Fixing the most common ORM pitfall - The n+1 problem
Introduction
ORM Tools, such as the Entity Framework are a very popular abstraction in the enterprise world. Instead of having to think about your database layout and handling the mapping between database tables and application objects you can just declare the models you want to use and have your ORM handle the rest for you.
However this disconnect between the developer and the underlying database technology frequently results in inefficient application code, the one example I've seen most frequently in real projects is the so called n+1 problem. In fact I've seen it so many times in different companies that I've decided to write this blog post, offering a simple fix.
The Problem
But first we have to understand the problem at hand.
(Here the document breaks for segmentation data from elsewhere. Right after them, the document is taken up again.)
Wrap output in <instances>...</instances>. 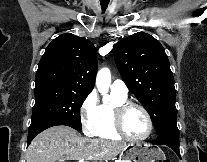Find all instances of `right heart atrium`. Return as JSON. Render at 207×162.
Returning a JSON list of instances; mask_svg holds the SVG:
<instances>
[{"label":"right heart atrium","instance_id":"right-heart-atrium-1","mask_svg":"<svg viewBox=\"0 0 207 162\" xmlns=\"http://www.w3.org/2000/svg\"><path fill=\"white\" fill-rule=\"evenodd\" d=\"M98 96L95 91H91L82 101L79 108V118L82 130L87 136L96 134L98 123Z\"/></svg>","mask_w":207,"mask_h":162}]
</instances>
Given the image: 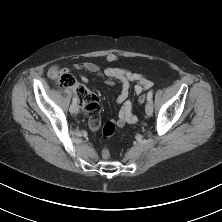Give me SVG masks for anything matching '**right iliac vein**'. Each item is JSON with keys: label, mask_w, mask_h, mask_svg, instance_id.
<instances>
[{"label": "right iliac vein", "mask_w": 222, "mask_h": 222, "mask_svg": "<svg viewBox=\"0 0 222 222\" xmlns=\"http://www.w3.org/2000/svg\"><path fill=\"white\" fill-rule=\"evenodd\" d=\"M70 112L73 113V114H76L78 113V107L76 105V103H73L70 108H69Z\"/></svg>", "instance_id": "right-iliac-vein-1"}]
</instances>
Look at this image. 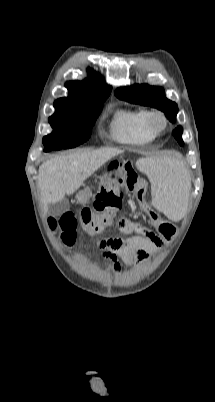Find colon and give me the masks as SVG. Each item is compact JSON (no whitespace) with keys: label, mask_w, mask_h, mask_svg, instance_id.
Listing matches in <instances>:
<instances>
[{"label":"colon","mask_w":215,"mask_h":402,"mask_svg":"<svg viewBox=\"0 0 215 402\" xmlns=\"http://www.w3.org/2000/svg\"><path fill=\"white\" fill-rule=\"evenodd\" d=\"M120 162L124 165L123 171L116 174L114 181L107 183L99 191L92 207H85L81 210L80 223L82 228L87 233L94 234L110 226L123 206V189H125L141 205L142 210L153 223L159 235L164 238L169 246H172L174 244L172 237L175 236L177 227L162 219L146 204V182L132 167V157L122 156ZM118 163L119 158L113 157L112 160L107 161L106 166L108 169H115ZM134 222L128 218H120L118 227L120 230L126 229ZM50 226L53 229L57 227L61 229V239L65 244L72 245L75 242L77 220L72 214L67 213L58 220L51 218Z\"/></svg>","instance_id":"obj_1"}]
</instances>
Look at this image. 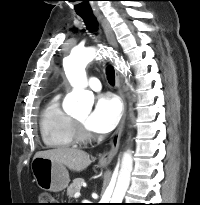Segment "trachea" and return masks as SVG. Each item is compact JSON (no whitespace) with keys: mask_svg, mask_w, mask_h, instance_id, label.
Here are the masks:
<instances>
[{"mask_svg":"<svg viewBox=\"0 0 200 205\" xmlns=\"http://www.w3.org/2000/svg\"><path fill=\"white\" fill-rule=\"evenodd\" d=\"M83 20L85 25L87 26V29L91 32H94L98 27V22L96 17L93 15V13H84V14H78ZM107 80L110 84L114 85L115 83V72L112 67H108L106 70Z\"/></svg>","mask_w":200,"mask_h":205,"instance_id":"trachea-1","label":"trachea"}]
</instances>
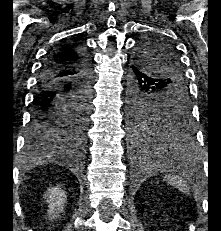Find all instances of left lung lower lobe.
Masks as SVG:
<instances>
[{
    "label": "left lung lower lobe",
    "instance_id": "1",
    "mask_svg": "<svg viewBox=\"0 0 221 231\" xmlns=\"http://www.w3.org/2000/svg\"><path fill=\"white\" fill-rule=\"evenodd\" d=\"M129 75L130 84V105L129 118L137 117L144 108L146 97L150 94L158 93L162 87V82L146 72L138 64H133ZM180 135H156L152 138H140L132 130L134 145L141 151H146L153 163L159 161L158 151H167L170 156L167 161L179 168H185L189 158L194 155L195 143L194 135L189 129V120L177 124Z\"/></svg>",
    "mask_w": 221,
    "mask_h": 231
}]
</instances>
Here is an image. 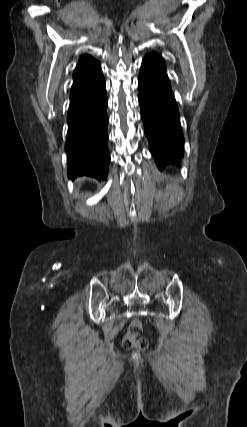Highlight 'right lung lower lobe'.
<instances>
[{
  "label": "right lung lower lobe",
  "instance_id": "1",
  "mask_svg": "<svg viewBox=\"0 0 247 427\" xmlns=\"http://www.w3.org/2000/svg\"><path fill=\"white\" fill-rule=\"evenodd\" d=\"M107 105L101 68L73 82L65 144L69 178L83 175L107 178L110 162Z\"/></svg>",
  "mask_w": 247,
  "mask_h": 427
}]
</instances>
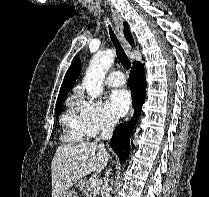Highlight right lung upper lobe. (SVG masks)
I'll return each instance as SVG.
<instances>
[{
	"label": "right lung upper lobe",
	"instance_id": "cb5924a9",
	"mask_svg": "<svg viewBox=\"0 0 209 197\" xmlns=\"http://www.w3.org/2000/svg\"><path fill=\"white\" fill-rule=\"evenodd\" d=\"M124 35L126 39L129 41L130 44H133V38L132 35L128 29L127 24L124 22ZM81 70V61L79 58L75 59L74 62L69 67L65 77L64 81L61 85L58 100L65 99L69 90L74 86L76 82V78L79 76Z\"/></svg>",
	"mask_w": 209,
	"mask_h": 197
}]
</instances>
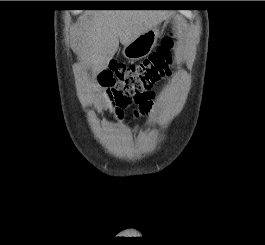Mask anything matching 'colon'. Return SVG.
Returning a JSON list of instances; mask_svg holds the SVG:
<instances>
[{"instance_id": "colon-1", "label": "colon", "mask_w": 265, "mask_h": 245, "mask_svg": "<svg viewBox=\"0 0 265 245\" xmlns=\"http://www.w3.org/2000/svg\"><path fill=\"white\" fill-rule=\"evenodd\" d=\"M174 39L165 36L156 52L137 64L111 62L99 74L104 96L112 109L122 112L134 103L146 111L151 102V88L168 77L174 66Z\"/></svg>"}]
</instances>
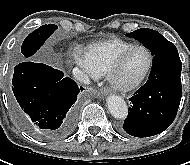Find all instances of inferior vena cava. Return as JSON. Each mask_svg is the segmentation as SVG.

So to visualize we're going to look at an example in the Entity Framework:
public class Customer
{
public int Id { get; set; }
public string Name { get; set; } = "";
public List<Order> Orders { get; set; } = new();
}
public class Order
{
public int Id { get; set; }
public string Product { get; set; } = "";
public int CustomerId { get; set; }
public Customer Customer { get; set; } = null!;
}
public class AppDbContext : DbContext
{
public DbSet<Customer> Customers => Set<Customer>();
public DbSet<Order> Orders => Set<Order>();
protected override void OnConfiguring(DbContextOptionsBuilder options)
{
options
.UseSqlite("Data Source=demo.db")
.LogTo(Console.WriteLine, Microsoft.Extensions.Logging.LogLevel.Information)
.EnableSensitiveDataLogging();
}
}
Here we are indirectly creating two db tables, a Customer table and an Order table, sharing a one-to-many relation with each other.
Now in your application you may end up iterating over all orders and do something like this:
var orders = await context.Orders.ToListAsync();
foreach (var order in orders)
{
var customerName = context.Customers
.Where(c => c.Id == order.CustomerId)
.Select(c => c.Name)
.First();
// send out invoice..
}
Now this short snipped might seem innocent, but actually carries a massive performance liability to your application. The way Entity Framework (or any ORM really) interprets this is to send a query to your database on every loop iteration, fetching the given customer name from the Customer table, resulting in one query for each order plus the original orders query, giving this problem its name, the n+1 problem.
If we look at the SQL produced by this loop, we can see the following queries:
-- initial orders query
SELECT "o"."Id", "o"."CustomerId", "o"."Product"
FROM "Orders" AS "o"
-- generated for each iteration of the loop
SELECT "c"."Name"
FROM "Customers" AS "c"
WHERE "c"."Id" = @__order_CustomerId_0
LIMIT 1
This is a massive liability in regards to our applications performance, hitting the database and thus on-disk memory n+1 times is insanely inefficient.
The same thing happens, when we enable lazy-loading for our entities:
protected override void OnConfiguring(DbContextOptionsBuilder optionsBuilder)
=> optionsBuilder
.UseLazyLoadingProxies()
.UseSqlServer(myConnectionString);
var orders = await context.Orders.ToListAsync();
foreach (var order in orders)
{
var customerName = order.Customer.Name;
}
The Solution
So how do we actually fix this. Those of you who remember their days on university, or had the joy of working directly with a database rather than through an ORM may remember these things called JOINS.
A join merges two database tables and allows you to view desired columns from both tables in one result (using only 1 query).
Luckily any reasonable ORM lets you do this in your application code aswell:
var ordersWithCustomers = await context.Orders
.Include(o => o.Customer)
.ToListAsync();
foreach (var order in ordersWithCustomers)
{
var customerName = order.Customer.Name;
// send out invoice..
}
This way we fetch the required information directly with our initial query and can use it in our application without requiring additional database queries.
Lets have a look at the generated SQL:
SELECT "o"."Id", "o"."CustomerId", "o"."Product", "c"."Id", "c"."Name"
FROM "Orders" AS "o"
INNER JOIN "Customers" AS "c" ON "o"."CustomerId" = "c"."Id"
Here we can see Entity Framework performing a single query, joining both tables together and thus greatly increasing our applications performance.